- [Task]: Report how many lines of the items contain the string "black". Give only the number.

[[ Data extracts, beginning ]]

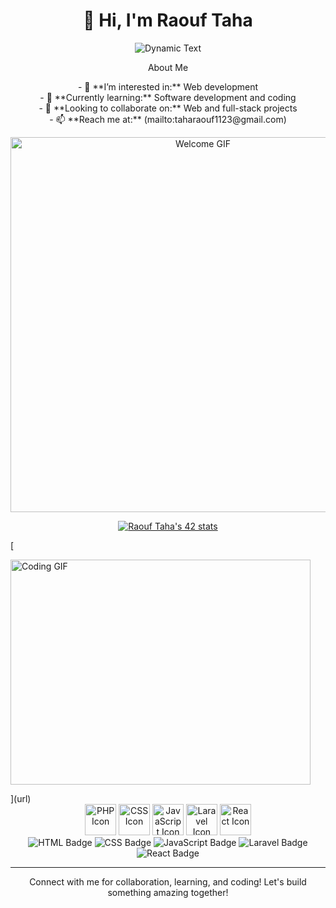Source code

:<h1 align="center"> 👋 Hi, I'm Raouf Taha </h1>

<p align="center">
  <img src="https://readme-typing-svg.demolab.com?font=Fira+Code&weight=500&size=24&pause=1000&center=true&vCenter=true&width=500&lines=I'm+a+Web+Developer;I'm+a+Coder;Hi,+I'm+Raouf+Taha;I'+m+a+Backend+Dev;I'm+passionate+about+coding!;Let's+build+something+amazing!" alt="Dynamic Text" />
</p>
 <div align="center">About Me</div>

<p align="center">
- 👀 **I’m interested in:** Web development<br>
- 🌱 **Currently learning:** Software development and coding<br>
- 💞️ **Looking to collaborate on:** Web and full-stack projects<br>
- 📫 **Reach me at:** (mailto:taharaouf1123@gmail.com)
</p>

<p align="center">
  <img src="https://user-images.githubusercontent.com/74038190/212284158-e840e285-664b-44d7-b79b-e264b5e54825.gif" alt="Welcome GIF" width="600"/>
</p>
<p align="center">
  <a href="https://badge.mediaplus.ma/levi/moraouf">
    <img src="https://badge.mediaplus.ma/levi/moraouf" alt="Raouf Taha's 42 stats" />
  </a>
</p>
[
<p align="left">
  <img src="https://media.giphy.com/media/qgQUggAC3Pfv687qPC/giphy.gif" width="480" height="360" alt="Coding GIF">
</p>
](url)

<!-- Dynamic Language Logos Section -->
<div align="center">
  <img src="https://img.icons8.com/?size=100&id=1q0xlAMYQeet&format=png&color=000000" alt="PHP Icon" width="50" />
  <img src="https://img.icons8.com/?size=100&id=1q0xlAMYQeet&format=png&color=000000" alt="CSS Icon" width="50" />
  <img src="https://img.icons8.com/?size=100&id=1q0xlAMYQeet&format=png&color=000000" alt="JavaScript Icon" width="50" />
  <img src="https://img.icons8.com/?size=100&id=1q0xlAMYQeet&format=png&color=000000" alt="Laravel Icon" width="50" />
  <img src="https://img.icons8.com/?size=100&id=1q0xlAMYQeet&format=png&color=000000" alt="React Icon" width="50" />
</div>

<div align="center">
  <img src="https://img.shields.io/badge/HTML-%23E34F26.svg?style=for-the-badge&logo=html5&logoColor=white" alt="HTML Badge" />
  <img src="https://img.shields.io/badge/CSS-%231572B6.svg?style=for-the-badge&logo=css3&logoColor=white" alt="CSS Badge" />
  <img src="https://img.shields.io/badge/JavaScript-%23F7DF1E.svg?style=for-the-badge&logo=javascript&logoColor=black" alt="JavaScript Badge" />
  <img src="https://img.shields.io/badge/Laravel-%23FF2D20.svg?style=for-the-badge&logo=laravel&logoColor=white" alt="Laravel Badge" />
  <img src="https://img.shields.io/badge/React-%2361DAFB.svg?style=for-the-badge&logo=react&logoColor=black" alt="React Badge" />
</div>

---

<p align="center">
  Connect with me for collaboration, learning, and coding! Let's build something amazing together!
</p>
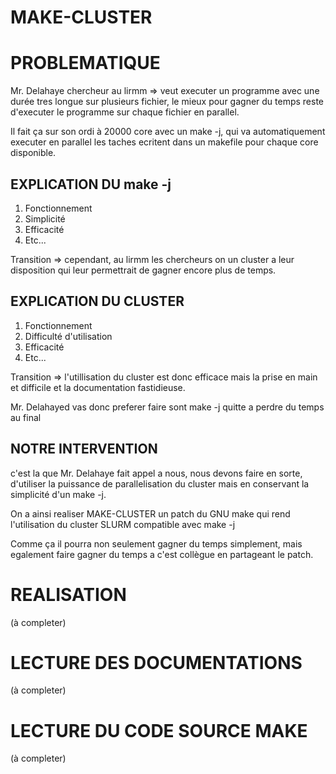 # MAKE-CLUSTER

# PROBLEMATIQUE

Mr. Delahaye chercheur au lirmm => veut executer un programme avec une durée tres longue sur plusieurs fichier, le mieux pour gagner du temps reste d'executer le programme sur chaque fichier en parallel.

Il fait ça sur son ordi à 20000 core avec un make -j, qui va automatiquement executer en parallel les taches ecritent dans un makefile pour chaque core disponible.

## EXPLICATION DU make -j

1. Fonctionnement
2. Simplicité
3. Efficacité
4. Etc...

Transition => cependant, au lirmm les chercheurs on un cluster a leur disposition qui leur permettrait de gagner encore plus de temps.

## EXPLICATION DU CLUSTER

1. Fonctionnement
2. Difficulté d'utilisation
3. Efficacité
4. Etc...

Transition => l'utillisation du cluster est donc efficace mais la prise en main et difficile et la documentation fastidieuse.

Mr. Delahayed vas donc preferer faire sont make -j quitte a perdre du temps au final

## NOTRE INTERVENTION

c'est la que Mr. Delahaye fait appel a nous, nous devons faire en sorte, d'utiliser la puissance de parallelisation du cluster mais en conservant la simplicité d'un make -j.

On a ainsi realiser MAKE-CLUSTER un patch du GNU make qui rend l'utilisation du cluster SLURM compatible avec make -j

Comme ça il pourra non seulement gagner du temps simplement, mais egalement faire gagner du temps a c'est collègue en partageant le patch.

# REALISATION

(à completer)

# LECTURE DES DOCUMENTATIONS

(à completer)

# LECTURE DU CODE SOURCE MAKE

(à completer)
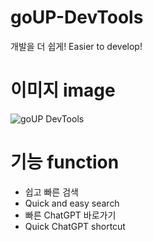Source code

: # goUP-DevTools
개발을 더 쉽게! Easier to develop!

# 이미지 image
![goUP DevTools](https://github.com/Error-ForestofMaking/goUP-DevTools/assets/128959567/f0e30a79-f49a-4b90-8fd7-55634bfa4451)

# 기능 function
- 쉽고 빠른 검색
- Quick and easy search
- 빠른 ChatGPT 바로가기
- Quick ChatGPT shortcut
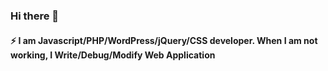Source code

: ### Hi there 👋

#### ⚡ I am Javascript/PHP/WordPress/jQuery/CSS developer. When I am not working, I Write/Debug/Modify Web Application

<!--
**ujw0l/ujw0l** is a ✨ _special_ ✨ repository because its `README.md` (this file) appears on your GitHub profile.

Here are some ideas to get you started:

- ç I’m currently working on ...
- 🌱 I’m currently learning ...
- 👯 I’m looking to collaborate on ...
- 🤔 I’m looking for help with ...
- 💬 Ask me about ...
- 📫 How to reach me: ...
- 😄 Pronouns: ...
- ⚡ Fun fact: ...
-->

[[ Data extracts, end ]]

- [Response for this exercise]: 2